İsmail Kartal'ı mı eleştireyim? Oyuncu değişikliklerini mi yazayım? Ne yapayım? Bütün yanlışlara rağmen penaltılara kalıp bu kadar kötü penaltı attığımıza mı yanayım? Üç penaltı kaçırdık üçü de aynı köşeye. Zaten oldum olası nefret ederim penaltılardan. Tam
Rus ruleti. Kalitenin hiçbir önemi olmayan, tuhaf bir iş. Ama futbolun parçası, kardeşim bu kadar mı kötü atılır ya?

Sözün özü bu elenme, ilk maçta çıktığı yanlış kadro ve bu maçta yaptığı inanılmaz kötü değişikliklerle İsmail Kartal’a yazar. Resmen ilk maçta 3 yiyen kadroya döndü. Bir ara değişiklikleri rakip takımın hocası yapıyor herhalde dedim. Halbuki bu maçı 1-0 öne geçince çözmeliydi, bitirmeliydi. İsmail Hoca hala maçtan sonra “oyunun tümüne biz hakimdik” diyor. Yapma Hoca yapma, 60’tan sonra rakip kaleye bile gidemedik. Farklı maçlar mı izledik?

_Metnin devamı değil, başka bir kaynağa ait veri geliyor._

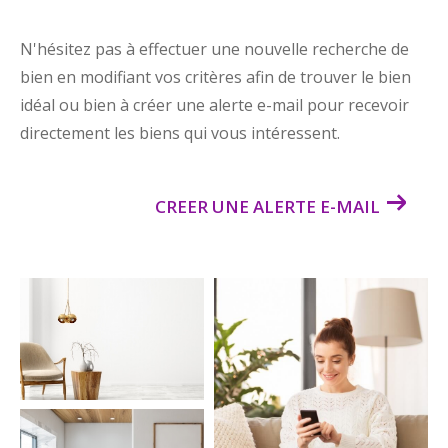
N'hésitez pas à effectuer une nouvelle recherche de
bien en modifiant vos critères afin de trouver le bien
idéal ou bien à créer une alerte e-mail pour recevoir
directement les biens qui vous intéressent.
CREER UNE ALERTE E-MAIL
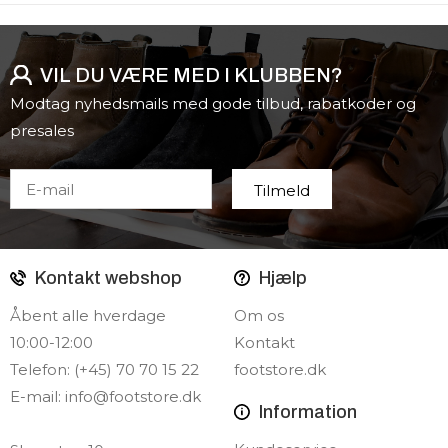
VIL DU VÆRE MED I KLUBBEN?
Modtag nyhedsmails med gode tilbud, rabatkoder og
presales
Kontakt webshop
Hjælp
Åbent alle hverdage
Om os
10:00-12:00
Kontakt
Telefon: (+45) 70 70 15 22
footstore.dk
E-mail:
info@footstore.dk
Information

Tribünlerde uzun yıllardır görmediğimiz kadar iyiydik. 90 Dakika rakibe baskı yaptık. Ama atacaksın o ikinci golü, atsana kardeşim. Penaltılar bitince biz de bittik. Bu gece Fenerbahçe hiç olmayacak biçimde Avrupa'ya veda etti. Bu cümleyi yazmaya elim bile gitmiyor. Böyle olmamalıydı bu işin sonu. Birkaç gün bize müsaade, kendimizi toplayıp tekrar lige odaklanmamız lazım. Ama zor, zamana ihtiyacımız var, zira bu maç çok travmatik oldu, taraftarlar için.